I'm thinking of taking him to a psychologist, but I don't know. I am taking so much time off of work as it is to go to his school, parent meetings, all that. I don't know how much more patient and understanding they are going to be. Not to mention the thought of someone seeing him one time, diagnosing him with ADD/ADHD and putting him on meds really scares me. I know ADHD is a real problem, but I also feel it's over diagnosed in children.

Any suggestions or ideas is greatly appreciated. Thank you so much for listening.[/b]
 

David Baxter PhD

Late Founder
First of all, even if he IS diagnosed with ADHD (or anything else), you are not obligated to put him on any medication, although it might be recommended. Second, ADHD should not be diagnosed until all other origins for the behavior problems are ruled out, so beware of anyone who goes to that diagnosis as a fist step.

That said, get your son to a child psychologist (not a social worker or other type of therapist and not any old psychologist unless they are specifically licensed as a child psychologist). You can spend the next several months guessing unsuccessfully at why this is happening and the longer it continues the more damage it will do in terms of stigmatization and other self-esteem issues aggravating what is already going on.
 

Sabrina

Member
David, thank you for replying. If my son needs a psychologist, then that's what I'll have to do. The problem........his insurance doesn't cover mental health. I know it's expensive and we're not rich. My insurance, as far as I know, does cover mental health. But I can't very well go to a child psychologist. Does anyone know of any way around this?

Here's something else I thought about.........well, it actually just came to me.

I have been diagnosed, by three different doctors, with bi-polar disorder. Now, I never agreed with these doctors, I never accepted their diagnosis, I never took the meds. Even now, I don't feel I am bi-polar.......if I am, it's very mild and I'm able to control it.

However, my dad is manic depressive, and very severe. When he doesn't take his meds, which he often doesn't, it's a nightmare.
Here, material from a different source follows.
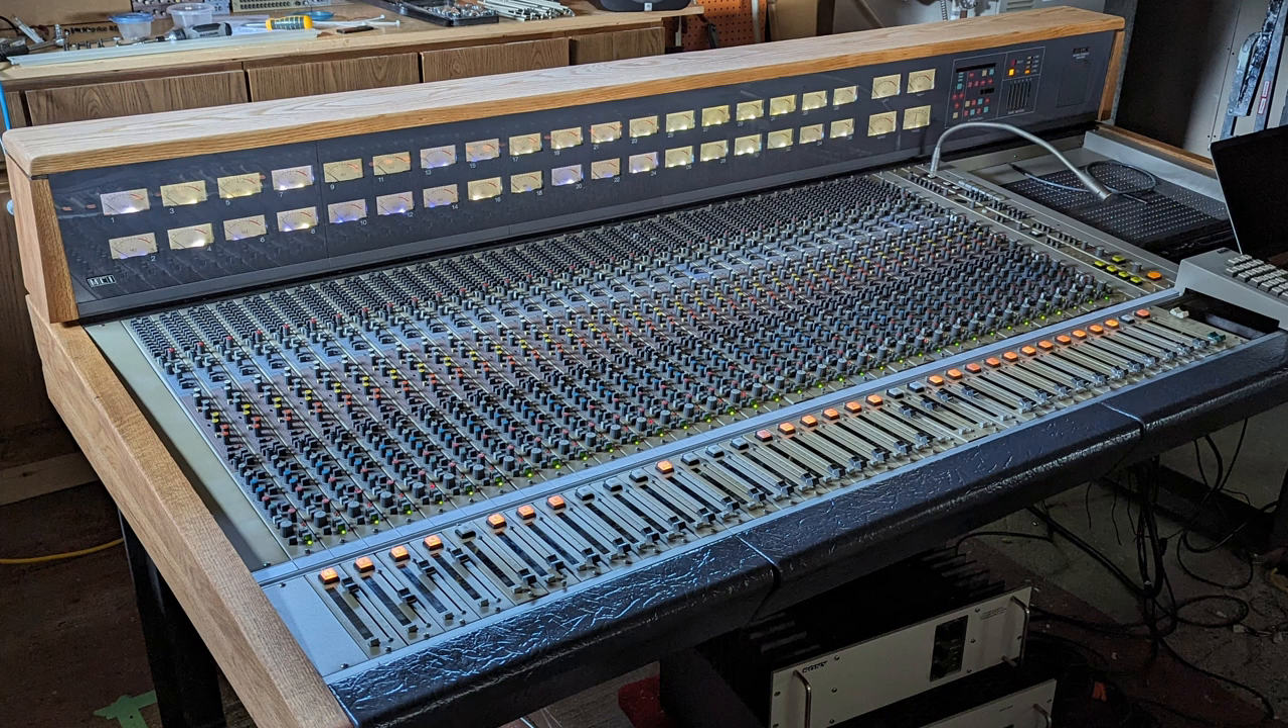So while i wait for a tech i reassembled the whole board turned everything on and got a glory shot of what it looks like all together.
My half sister, on my dad's side, is also bi-polar.

Obviously it's hereditary and I can't help but wonder if my son may possibly be bi-polar as well. I know that a lot of bi-polar children are misdiagnosed with ADD/ADHD because of similar symptoms.

Either way, I will not allow a Dr. to see him for 15 minutes and give him meds. I will want a second opinion from another Dr. (possibly even a 3rd) before I allow something like that to happen.
 

David Baxter PhD

Late Founder
Depending on your location, you may be able to see a pediatrician or child psychiatrist as a second choice, with child psychiatrist as perhaps preferable given your family history.

In Canada, for example, private psychologists are not covered by national medicare but psychiatrists are, although they have longer waiting lists. Your own family doctor may be a good source of information in this regard.
 

Daniel E.

daniel@psychlinks.ca
Administrator
Does anyone know of any way around this?

You may want to check out:
Home | InsureKidsNow.gov

However, since your child is already insured (albeit not for mental health), I doubt the child would qualify for a state-funded insurance program. Your family income may be too high, as well.

If you do have to pay out-of-pocket, at least there is a tax deduction for all medical expenses.

When I paid out-of-pocket, it wasn't too bad once I overcame the sticker shock. (Also, for perspective, office visits are almost a bargain compared to residential treatment programs.)